I know it's fine to use them in many dialects of English. I know that they are used in all forms of English; Conversation, Fiction, Academic, News.

I know that, with your reply, that you aren't familiar with Corpus Studies or grammars like The Cambridge Grammar of the English Language, the authors of which point out that the abysmal ignorance of those who don't understand "double negatives".

I know that those who rail against them are ignorant of English grammar when they suggest that double negation means a positive.

Do you really, and I mean REALLY think that when i hear a double negative I actually think they mean a positive? Of course not! Doesn't change the fact that it's improper despite your...whatever it is you're doing here.
 
Do you really, and I mean REALLY think that when i hear a double negative I actually think they mean a positive? Of course not! Doesn't change the fact that it's improper despite your...whatever it is you're doing here.

I didn't say you did specifically. I said that has been the prescriptive take on it, which, as you admit, is totally wrong. So if these prescriptive idiots are wrong on the grammatical aspects, might they not be wrong on the language, not to mention the grammar.

You are aware that English has litotes which make use of double negation, are you not?.

"improper" is not a sign of one who does language study, it's a sign of language ignorance. As I said, if you look at corpus studies, you will find that double negation is used in all of English - SPEECH, NEWS, ACAD, FICTION.

And language scientists don't term it "improper" because it isn't.

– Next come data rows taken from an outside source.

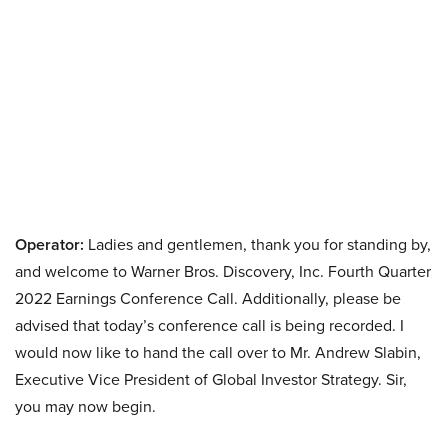
Operator:
Ladies and gentlemen, thank you for standing by,
and welcome to Warner Bros. Discovery, Inc. Fourth Quarter
2022 Earnings Conference Call. Additionally, please be
advised that today’s conference call is being recorded. I
would now like to hand the call over to Mr. Andrew Slabin,
Executive Vice President of Global Investor Strategy. Sir,
you may now begin.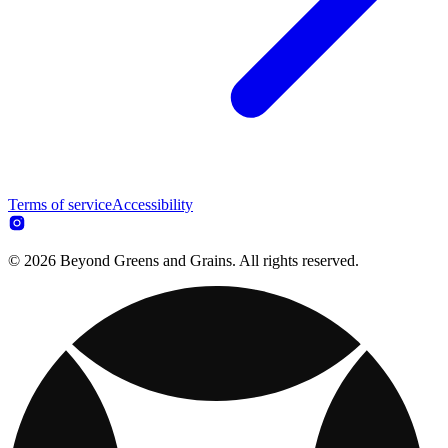
Terms of service
Accessibility
© 2026 Beyond Greens and Grains. All rights reserved.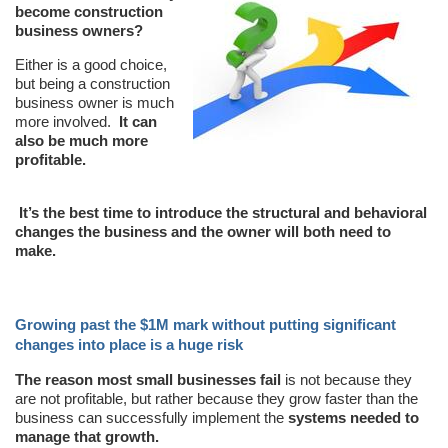
become construction
business owners?
Either is a good choice,
but being a construction
business owner is much
more involved.
It can
also be much more
profitable.
It’s the best time to introduce the structural and behavioral
changes the business and the owner will both need to
make.
Growing past the $1M mark without putting significant
changes into place is a huge risk
The reason most small businesses fail
is not because they
are not profitable, but rather because they grow faster than the
business can successfully implement the
systems needed to
manage that growth.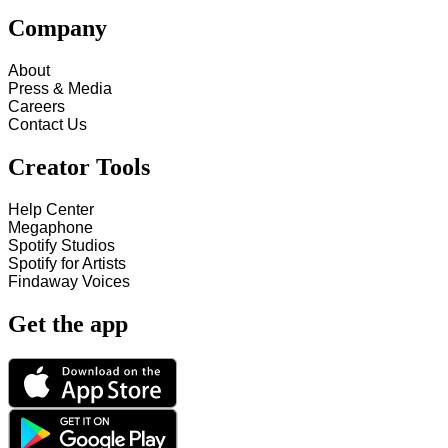
Company
About
Press & Media
Careers
Contact Us
Creator Tools
Help Center
Megaphone
Spotify Studios
Spotify for Artists
Findaway Voices
Get the app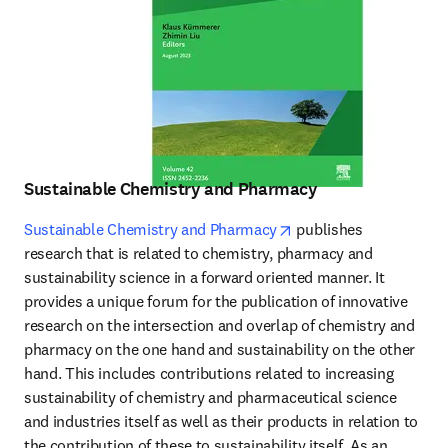
Sustainable Chemistry and Pharmacy
opens in new tab/wind
Sustainable Chemistry and Pharmacy
 publishes 
research that is related to chemistry, pharmacy and 
sustainability science in a forward oriented manner. It 
provides a unique forum for the publication of innovative 
research on the intersection and overlap of chemistry and 
pharmacy on the one hand and sustainability on the other 
hand. This includes contributions related to increasing 
sustainability of chemistry and pharmaceutical science 
and industries itself as well as their products in relation to 
the contribution of these to sustainability itself. As an 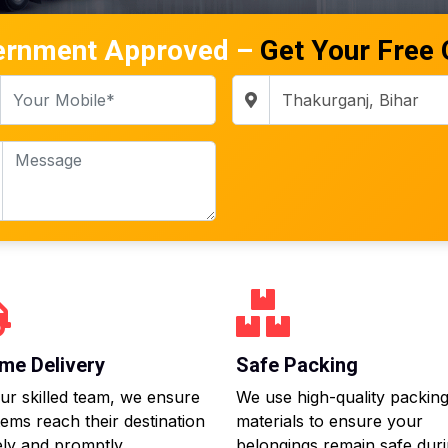
ernment Approved –
Get Your Free
me Delivery
Safe Packing
ur skilled team, we ensure
We use high-quality packin
tems reach their destination
materials to ensure your
ly and promptly.
belongings remain safe dur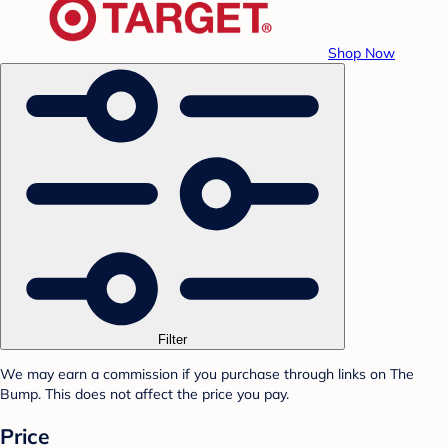
Shop Now
Filter
We may earn a commission if you purchase through links on The
Bump. This does not affect the price you pay.
Price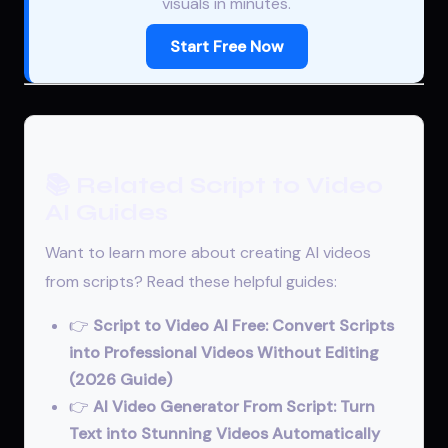
visuals in minutes.
Start Free Now
📚 Related Script to Video
AI Guides
Want to learn more about creating AI videos
from scripts? Read these helpful guides:
👉
Script to Video AI Free: Convert Scripts
into Professional Videos Without Editing
(2026 Guide)
👉
AI Video Generator From Script: Turn
Text into Stunning Videos Automatically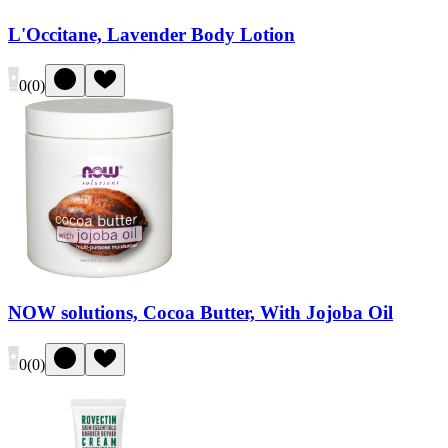
L'Occitane, Lavender Body Lotion
0
(
0
)
NOW solutions, Cocoa Butter, With Jojoba Oil
0
(
0
)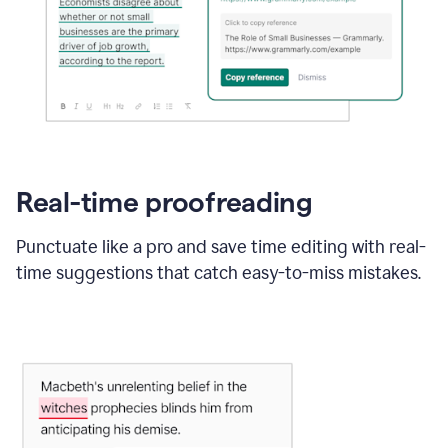
Real-time proofreading
Punctuate like a pro and save time editing with real-
time suggestions that catch easy-to-miss mistakes.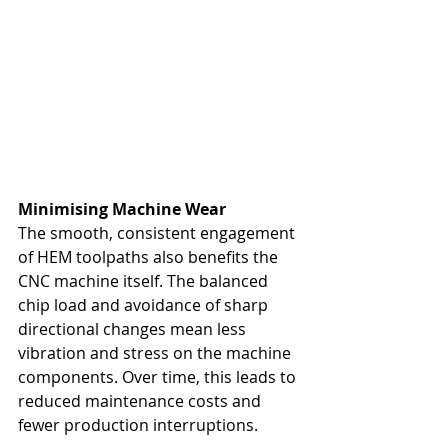
Minimising Machine Wear
The smooth, consistent engagement 
of HEM toolpaths also benefits the 
CNC machine itself. The balanced 
chip load and avoidance of sharp 
directional changes mean less 
vibration and stress on the machine 
components. Over time, this leads to 
reduced maintenance costs and 
fewer production interruptions.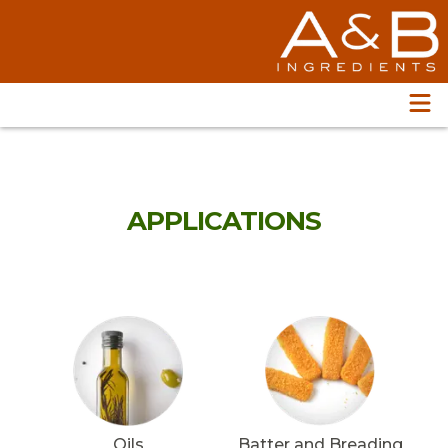
APPLICATIONS
Oils
Batter and Breading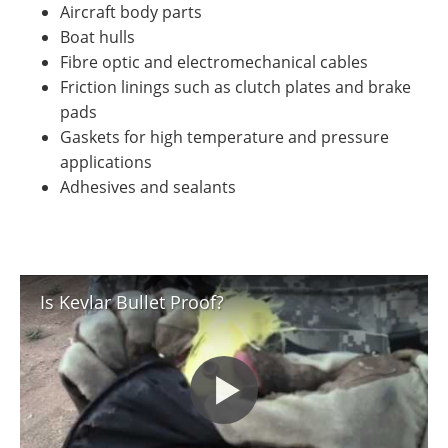
Aircraft body parts
Boat hulls
Fibre optic and electromechanical cables
Friction linings such as clutch plates and brake
pads
Gaskets for high temperature and pressure
applications
Adhesives and sealants
Is Kevlar Bullet Proof?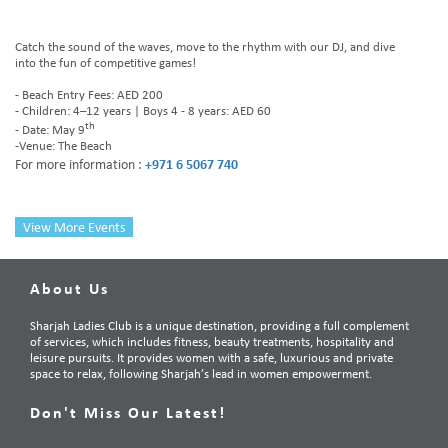
Catch the sound of the waves, move to the rhythm with our DJ, and dive
into the fun of competitive games!
- Beach Entry Fees: AED 200
- Children: 4–12 years | Boys 4 - 8 years: AED 60
th
- Date: May 9
-Venue: The Beach
For more information :
+971 6 5067 740
View More Events
About Us
Sharjah Ladies Club is a unique destination, providing a full complement
of services, which includes fitness, beauty treatments, hospitality and
leisure pursuits. It provides women with a safe, luxurious and private
space to relax, following Sharjah’s lead in women empowerment.
Don't Miss Our Latest!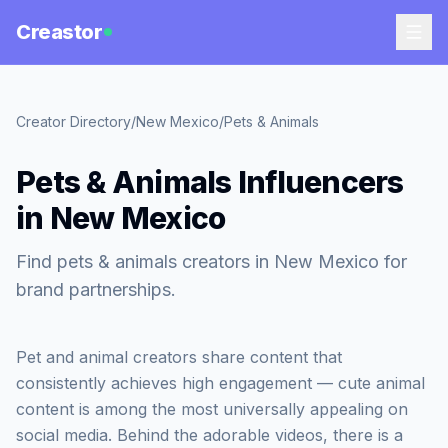
Creastor
Creator Directory
/
New Mexico
/
Pets & Animals
Pets & Animals Influencers
in New Mexico
Find pets & animals creators in New Mexico for
brand partnerships.
Pet and animal creators share content that
consistently achieves high engagement — cute animal
content is among the most universally appealing on
social media. Behind the adorable videos, there is a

It is informal, like most of our speech but informal never means "improper".
 
I didn't say you did specifically. I said that has been the prescriptive take on it, which, as you admit, is totally wrong. So if these prescriptive idiots are wrong on the grammatical aspects, might they not be wrong on the language, not to mention the grammar.

You are aware that English has litotes which make use of double negation.

"improper" is not a sign of one who does language study, it's a sign of language ignorance. As I said, if you look at corpus studies, you will find that double negation is used in all of English - SPEECH, NEWS, ACAD, FICTION.

And language scientists don't term it "improper" because it isn't. It is informal, like most of our speech but informal never means "improper".

So then at what point does it become improper? Can i just massacre the language and call my hackjobs "informal"?
 
So then at what point does it become improper? Can i just massacre the language and call my hackjobs "informal"?

Yup, you and English language speakers do it all the time, have done it all the time, as do the speakers of other languages. The only way language can change is from the speakers of a language. So, rather than "improper" a better description might be "new", "untested".

We all hear these new things from younger generations which piss off the oldies but that makes no difference to language.

But of course this doesn't apply to double, triple, ... negation. This has been around for a long long time. Many language and dialects make use of multiple negations. English just has adopted other forms. Neither is right and neither is wrong, it's just how certain languages work.

Double negation is fine for informal English just as many other things are fine for informal English.